Poster Details

Abstract

Low impact development (LID) systems, such as vegetated filter strips and bioretention cells, are designed to mimic pre-development hydrologic conditions and utilize the biophysical properties of soil to filter pollutants from stormwater runoff. Many LID designs use native soils, however, urban soils are typically degraded and compacted, losing their hydrologic function. Incorporation of locally-sourced soil amendments, such as compost and biochar, into urban soils can improve the physical properties of soil, but the impacts on water quality is less clear as amendments may act as either a sink or a source of pollutants. Most studies have used generalized recommendations for application rates ranging from 25-70% by volume, but higher application rates have not been proven necessary and are likely to export nutrients. A systematic comparison of the effects of different soil-amendments and application rates on water quality have not yet been studied. The objective of this study is to determine the optimal soil amendment for use in LID systems by analyzing the potential effects of sources and application rates on soil properties and water quality.

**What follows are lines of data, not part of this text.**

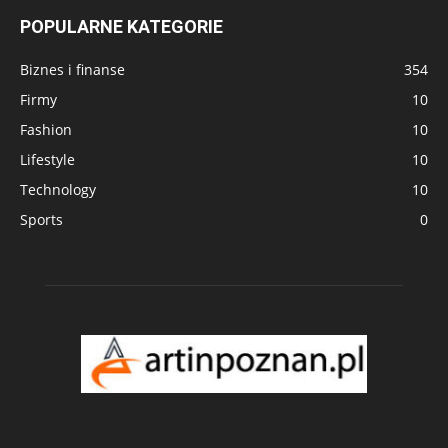
POPULARNE KATEGORIE
Biznes i finanse
354
Firmy
10
Fashion
10
Lifestyle
10
Technology
10
Sports
0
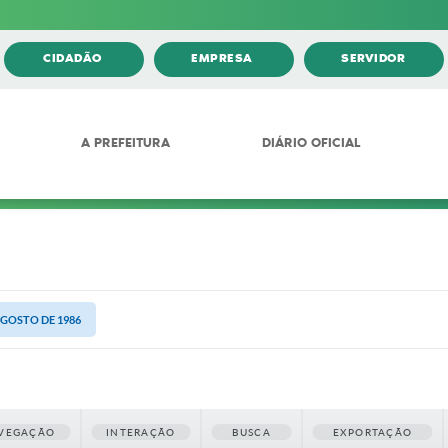
CIDADÃO
EMPRESA
SERVIDOR
A PREFEITURA
DIÁRIO OFICIAL
AGOSTO DE 1986
VEGAÇÃO
INTERAÇÃO
BUSCA
EXPORTAÇÃO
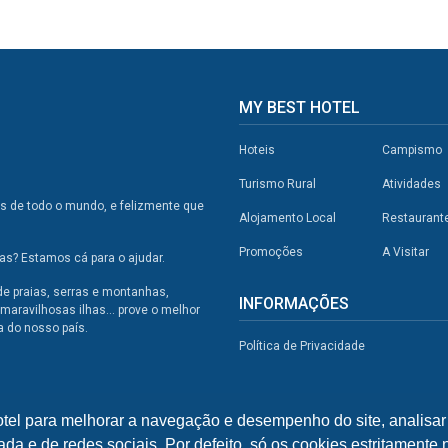
MY BEST HOTEL
Hoteis
Campismo
Turismo Rural
Atividades
os de todo o mundo, e felizmente que
Alojamento Local
Restaurant
Promoções
A Visitar
s? Estamos cá para o ajudar.
de praias, serras e montanhas,
INFORMAÇÕES
maravilhosas ilhas... prove o melhor
a do nosso país.
Política de Privacidade
otel para melhorar a navegação e desempenho do site, analisar 
ada e de redes sociais. Por defeito, só os cookies estritamente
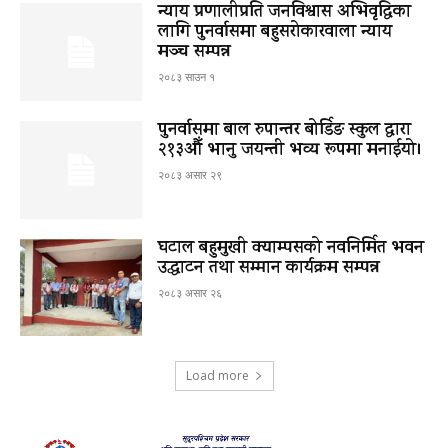
न्याय प्रणालीप्रति जनविश्वास अभिवृद्धिका
लागि पुनर्वासमा बहुसरोकारवाला न्याय
मञ्च सम्पन्न
२०८३ साउन १
पुनर्वासमा बाल रुपान्तर बोर्डिङ स्कुल द्धारा
२१३औँ भानु जयन्ती भव्य रूपमा मनाईयो।
२०८३ असार २९
घटाल बहुमुखी क्याम्पसको नवनिर्मित भवन
उद्घाटन तथा सम्मान कार्यक्रम सम्पन्न
२०८३ असार २६
Load more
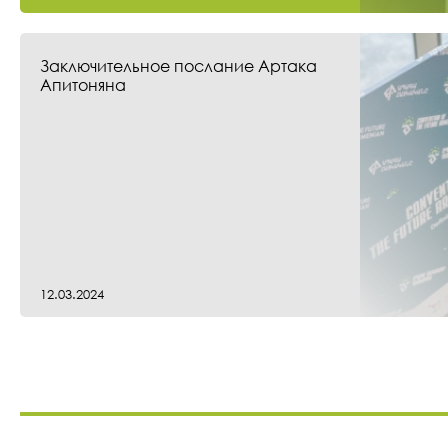
Заключительное послание Артака
Апитоняна
12.03.2024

To do this, a column experiment will be used to compare 4 soil amendments (Manure Compost, Mushroom Compost, Green Compost, and Biochar) blended with soil at 0, 5, 10, 25 and 50% by volume. To determine the leaching-potential, synthetic stormwater will be applied under flow-through conditions to simulate applications in various LID designs. The sorption-potential will be determined to evaluate the potential nutrient (NH4+, NO3-, PO4-3) and metal (Pb, Cu, As, Zn) mobility. The results of this study will inform cost-effective soil amendment sources and application rates for use in LID systems.